I did a lot of writing. Sometimes I went on a bike ride. Sometimes I baked a cake. Sometimes I stared out the window. I didn’t have much need to stimulate myself with the outside world – all I needed for the moment anyway was what I had inside myself. The vacuum became filled with creativity.
I found my creativity needed space – space to kind of go wherever and follow an idea here and there and see what happens. My lateral, creative thinking took a life of its own. I hadn’t written in an organized fashion since school, and I didn’t know where to start, i.e. I never developed a method. I looked for pieces to develop with the help of some writing classes. I became passionate about what I was writing. I felt satisfied finishing my writings. And I fell in love with my schedule of journaling, seducing an idea from my subconscious to coherency. I sat at my computer and took in the sun coming in through the window.

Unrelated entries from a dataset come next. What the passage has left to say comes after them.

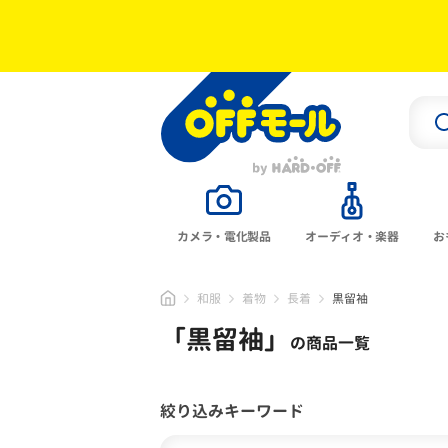
カメラ・電化製品
オーディオ・楽器
お
和服
着物
長着
黒留袖
「
黒留袖
」
の商品一覧
絞り込みキーワード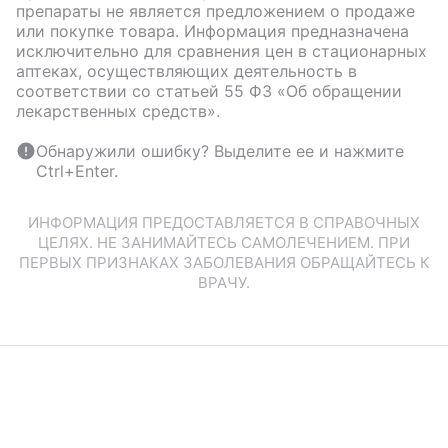
препараты не является предложением о продаже
или покупке товара. Информация предназначена
исключительно для сравнения цен в стационарных
аптеках, осуществляющих деятельность в
соответствии со статьей 55 ФЗ «Об обращении
лекарственных средств».
Обнаружили ошибку? Выделите ее и нажмите
Ctrl+Enter.
ИНФОРМАЦИЯ ПРЕДОСТАВЛЯЕТСЯ В СПРАВОЧНЫХ
ЦЕЛЯХ. НЕ ЗАНИМАЙТЕСЬ САМОЛЕЧЕНИЕМ. ПРИ
ПЕРВЫХ ПРИЗНАКАХ ЗАБОЛЕВАНИЯ ОБРАЩАЙТЕСЬ К
ВРАЧУ.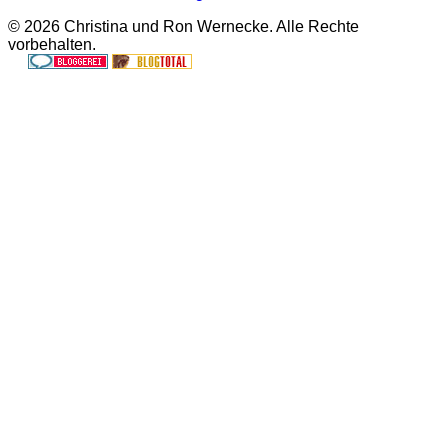
© 2026 Christina und Ron Wernecke. Alle Rechte
vorbehalten.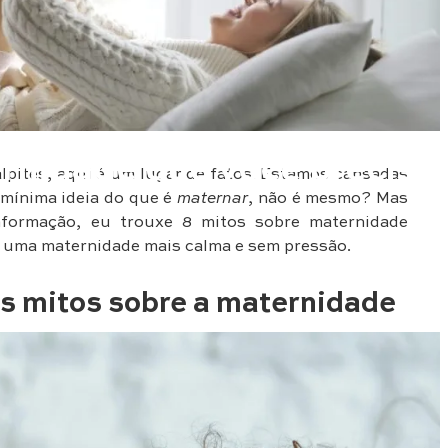
ernidade que você precisa
pites, aqui é um lugar de fatos. Estamos cansadas
 mínima ideia do que é
maternar
, não é mesmo? Mas
informação, eu trouxe 8 mitos sobre maternidade
 uma maternidade mais calma e sem pressão.
es mitos sobre a maternidade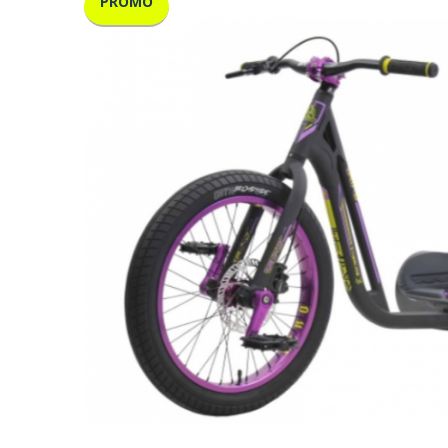
PROMO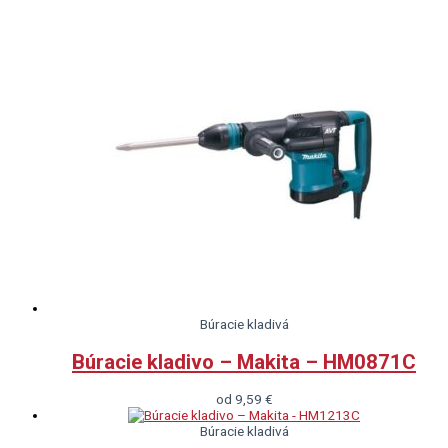
Búracie kladivá
Búracie kladivo – Makita – HM0871C
od
9,59
€
Búracie kladivá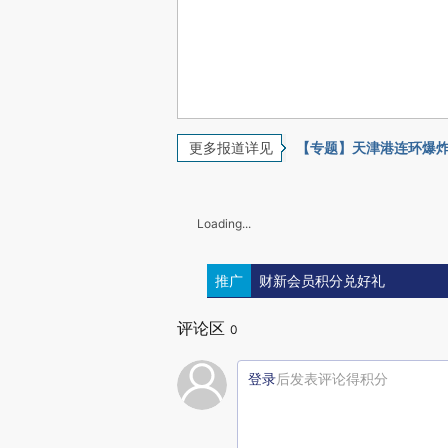
更多报道详见
【专题】天津港连环爆
Loading...
推广
财新会员积分兑好礼
评论区
0
登录
后发表评论得积分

It wasn’t always happy of course – plenty of dark moments. Like when I remembered I didn’t have a job. Or when I dwelled on the blessings of my old vocation – traveling and working around the world, being part of some cool science, making multi-million dollar decisions. It was sorrowful letting those things go. But those were egotistical bits and my dark vortex became an open window through which I could let those bits go.